According to Steve Bannon, 2016 was the inevitable result of 2008. Angry at an establishment that had initially tolerated the predatory practices of Wall Street financiers, and then had bailed them out, the peasants with pitchforks rose up and elected Donald Trump. Trump’s limits on immigration and tariffs (loathed by the financiers) will lead to a new golden age for American manufacturing–just you wait! Wages for workers will soar, and America will be great again!
I hear you snickering. Stop it!
Of course, this narrative ignores inconvenient facts and distorts others, including the following:
- In 2012, after four hard years of the Great Recession, the peasants rose and nominated . . . Mitt Romney.

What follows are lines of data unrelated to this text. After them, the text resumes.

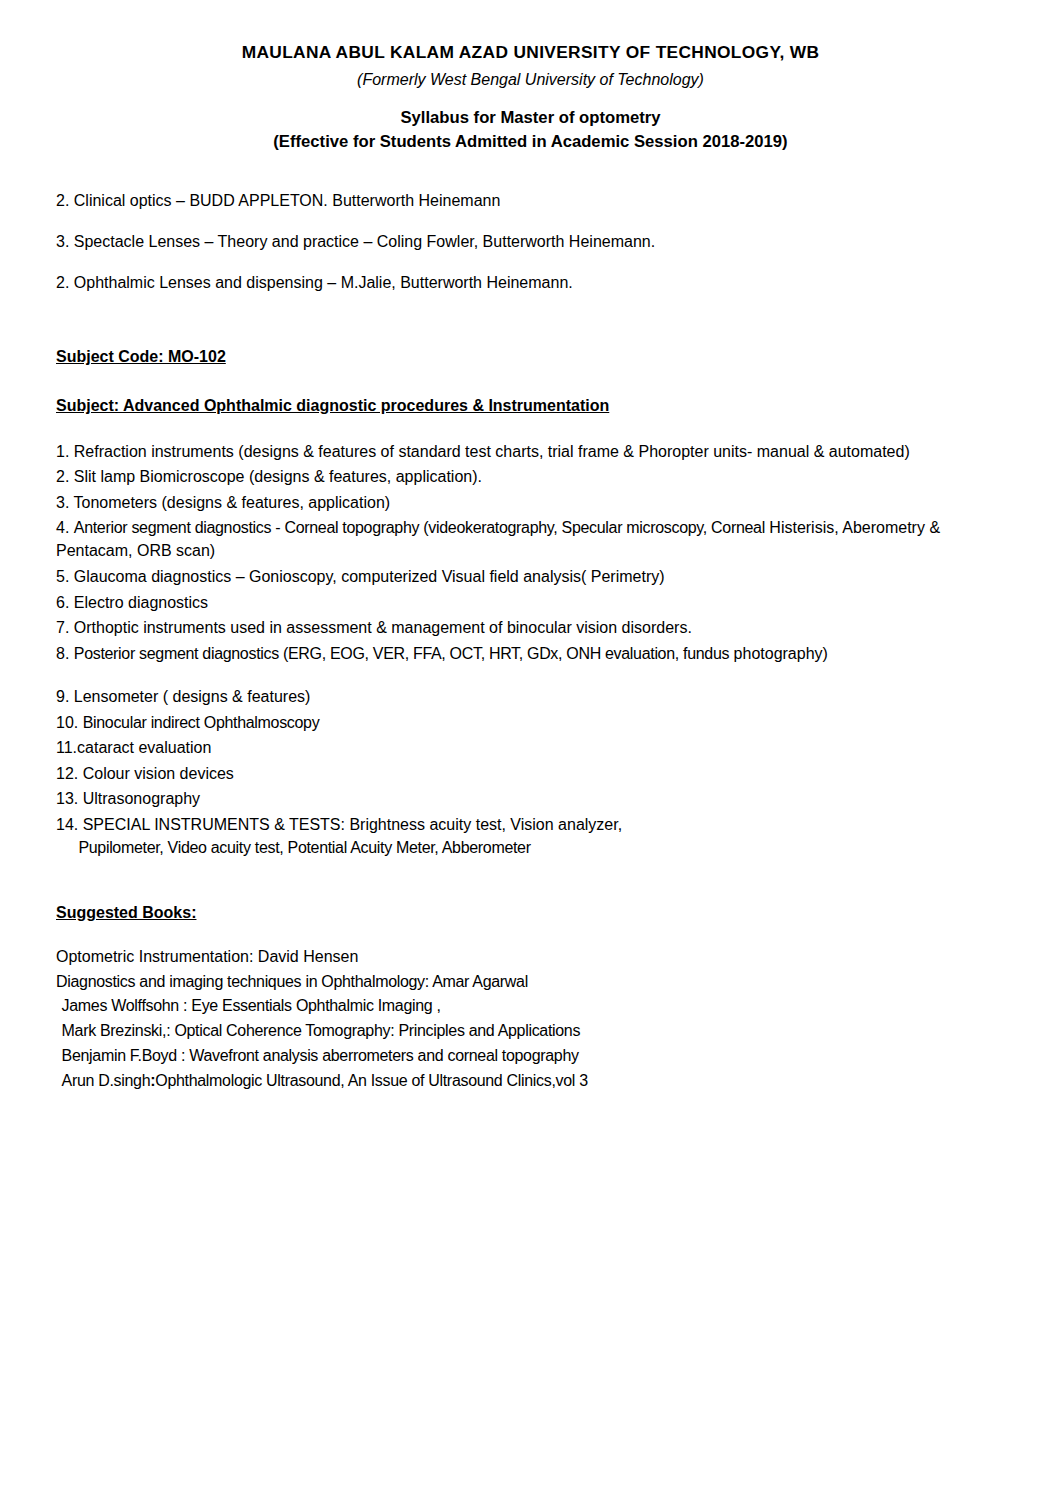MAULANA ABUL KALAM AZAD UNIVERSITY OF TECHNOLOGY, WB
(Formerly West Bengal University of Technology)
Syllabus for Master of optometry
(Effective for Students Admitted in Academic Session 2018-2019)
2. Clinical optics – BUDD APPLETON. Butterworth Heinemann
3. Spectacle Lenses – Theory and practice – Coling Fowler, Butterworth Heinemann.
2. Ophthalmic Lenses and dispensing – M.Jalie, Butterworth Heinemann.
Subject Code: MO-102
Subject: Advanced Ophthalmic diagnostic procedures & Instrumentation
1. Refraction instruments (designs & features of standard test charts, trial frame & Phoropter units- manual & automated)
2. Slit lamp Biomicroscope (designs & features, application).
3. Tonometers (designs & features, application)
4. Anterior segment diagnostics - Corneal topography (videokeratography, Specular microscopy, Corneal Histerisis, Aberometry & Pentacam, ORB scan)
5. Glaucoma diagnostics – Gonioscopy, computerized Visual field analysis( Perimetry)
6. Electro diagnostics
7. Orthoptic instruments used in assessment & management of binocular vision disorders.
8. Posterior segment diagnostics (ERG, EOG, VER, FFA, OCT, HRT, GDx, ONH evaluation, fundus photography)
9. Lensometer ( designs & features)
10. Binocular indirect Ophthalmoscopy
11.cataract evaluation
12. Colour vision devices
13. Ultrasonography
14. SPECIAL INSTRUMENTS & TESTS: Brightness acuity test, Vision analyzer,
Pupilometer, Video acuity test, Potential Acuity Meter, Abberometer
Suggested Books:
Optometric Instrumentation: David Hensen
Diagnostics and imaging techniques in Ophthalmology: Amar Agarwal
James Wolffsohn : Eye Essentials Ophthalmic Imaging ,
Mark Brezinski,: Optical Coherence Tomography: Principles and Applications
Benjamin F.Boyd : Wavefront analysis aberrometers and corneal topography
Arun D.singh: Ophthalmologic Ultrasound, An Issue of Ultrasound Clinics,vol 3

- Bernie Sanders lost the nomination to Hillary Clinton in 2016.
- Trump only won a plurality of GOP votes–not a majority.
- Clinton won the popular vote by a substantial margin.
- Trump spent far more time denouncing Mexican rapists than Wall Street vampire squid during the campaign.
- Once elected, Trump stuffed his cabinet with Wall Street billionaires and signed a tax cut which gave virtually all of its benefits to the wealthy. He continues to bash immigrants on a daily basis. Wall Street–not so much.
- The tariff and immigration program has done nothing for American prosperity to date, and won’t bring jobs back in the future.
Leaving aside the holes in the narrative, there are two interesting aspects to it. First, Bannon clearly doesn’t subscribe to the bogus GOP counternarrative that it was the Democrats and the federal government, not the vampire squid, who caused the Great Recession. Second, his rhetoric about Wall Street in the New York Magazine interview could come straight from the mouth of Bernie Sanders.
In the end, right-wing and left-wing American populism may be brothers, not distant relatives.